Children's Review: I Go Quiet

"Sometimes, I go quiet." A girl--hood up, slumping forward in resignation--walks to school, where "I don't know how I am supposed to be./ I am timid. I am small./ How should I sound?/ How should I look?/ When it's my turn/ to speak,/ I go/ quiet." One can hardly blame her. The paintings in I Go Quiet, by musician and debut author/illustrator David Ouimet, depict a gloomy, factory-evoking school where from the front of every child's desk hangs a dehumanizing white mask that the kids wear to some sort of assembly. Think Hogwarts by way of George Orwell.

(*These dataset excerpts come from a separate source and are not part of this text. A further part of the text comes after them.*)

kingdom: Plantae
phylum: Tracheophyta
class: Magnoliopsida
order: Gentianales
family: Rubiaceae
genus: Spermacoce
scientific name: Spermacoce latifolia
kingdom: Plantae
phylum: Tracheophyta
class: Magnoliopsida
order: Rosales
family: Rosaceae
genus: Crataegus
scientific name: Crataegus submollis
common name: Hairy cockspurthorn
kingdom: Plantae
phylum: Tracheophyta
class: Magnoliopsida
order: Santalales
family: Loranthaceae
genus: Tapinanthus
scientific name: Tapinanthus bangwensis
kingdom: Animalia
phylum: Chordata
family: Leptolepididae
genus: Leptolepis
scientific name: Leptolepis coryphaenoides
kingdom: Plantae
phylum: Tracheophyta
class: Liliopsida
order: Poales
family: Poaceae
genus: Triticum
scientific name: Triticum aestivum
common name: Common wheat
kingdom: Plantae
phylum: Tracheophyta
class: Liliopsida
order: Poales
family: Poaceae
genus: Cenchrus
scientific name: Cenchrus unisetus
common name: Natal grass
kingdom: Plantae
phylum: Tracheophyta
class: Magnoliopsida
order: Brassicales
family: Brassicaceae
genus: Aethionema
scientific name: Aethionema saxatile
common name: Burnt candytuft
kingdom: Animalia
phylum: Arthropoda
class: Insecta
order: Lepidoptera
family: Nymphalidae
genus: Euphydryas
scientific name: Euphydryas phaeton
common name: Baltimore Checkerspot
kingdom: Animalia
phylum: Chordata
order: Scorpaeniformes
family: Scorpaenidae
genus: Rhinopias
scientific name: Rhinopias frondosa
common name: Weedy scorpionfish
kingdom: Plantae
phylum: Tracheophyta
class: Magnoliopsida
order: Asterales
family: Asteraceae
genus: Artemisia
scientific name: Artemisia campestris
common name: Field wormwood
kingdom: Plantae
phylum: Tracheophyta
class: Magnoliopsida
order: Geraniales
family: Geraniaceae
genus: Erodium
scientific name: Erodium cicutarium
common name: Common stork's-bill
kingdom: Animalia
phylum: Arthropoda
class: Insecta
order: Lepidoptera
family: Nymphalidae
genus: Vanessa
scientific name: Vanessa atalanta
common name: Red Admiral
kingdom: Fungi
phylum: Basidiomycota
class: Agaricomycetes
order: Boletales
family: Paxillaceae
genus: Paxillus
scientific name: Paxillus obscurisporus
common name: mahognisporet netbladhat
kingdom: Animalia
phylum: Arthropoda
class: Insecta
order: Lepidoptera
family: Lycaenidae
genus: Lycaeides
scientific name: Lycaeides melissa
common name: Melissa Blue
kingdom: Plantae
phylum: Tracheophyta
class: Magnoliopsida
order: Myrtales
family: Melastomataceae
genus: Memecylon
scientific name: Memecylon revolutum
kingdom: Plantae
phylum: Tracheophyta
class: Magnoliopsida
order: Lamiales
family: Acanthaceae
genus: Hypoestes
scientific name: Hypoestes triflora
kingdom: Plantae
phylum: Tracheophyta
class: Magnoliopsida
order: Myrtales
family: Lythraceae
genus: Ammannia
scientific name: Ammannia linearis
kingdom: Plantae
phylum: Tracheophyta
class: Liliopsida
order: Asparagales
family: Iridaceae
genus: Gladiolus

The girl feels set apart from everyone else: "I am different./ I am the note/ that's not in tune./ I go mousy. I go gray." Sure enough, while the girl's mask has pointy ears like the other kids', hers also has whiskers and a mouselike snout. During the assembly, a spotlight shines down on her: she's caught without her mask on. She flees to the reassuring isolation of the rear of the auditorium. Later, sitting alone at a table in the cafeteria ("I would leave if I could fly"), the girl imagines her escape on the back of a hybrid beast that lofts her into the air. In the real world, she turns to books: "When I read, I know there are languages that I will speak."

Why does I Go Quiet deserve to be on top of a stack of picture books about how reading is power and imagination is liberating? Consider, for example, a double-page spread showing the masked kids marching up and down the school's stairwells. The image resembles a cross section of a machine, each child a dead-eyed cog. Ouimet seems to be speaking (and painting) not about one person's anxiety--he doesn't individualize the girl by giving her a name or parents--but about a larger concern: the seductiveness of conformity, the threat of human obsolescence through automation. From the moment the girl arrives at school until she heads home that night, Ouimet's illustrations are dichromatic: slate and cream, sepia and black, and so on. But on her walk home ("When I am heard/ I will build cities/ with my words"), she sees a moonlit city in color. Later, from her bed, she looks out her window. Outside is a pair of white birds--a change from all the black ones that haunt prior pages, and perhaps a sign of hope. --Nell Beram, freelance writer and YA author

Shelf Talker: In this distinguished picture book set at an industrial-looking school, a shy girl longs to have full command of her voice.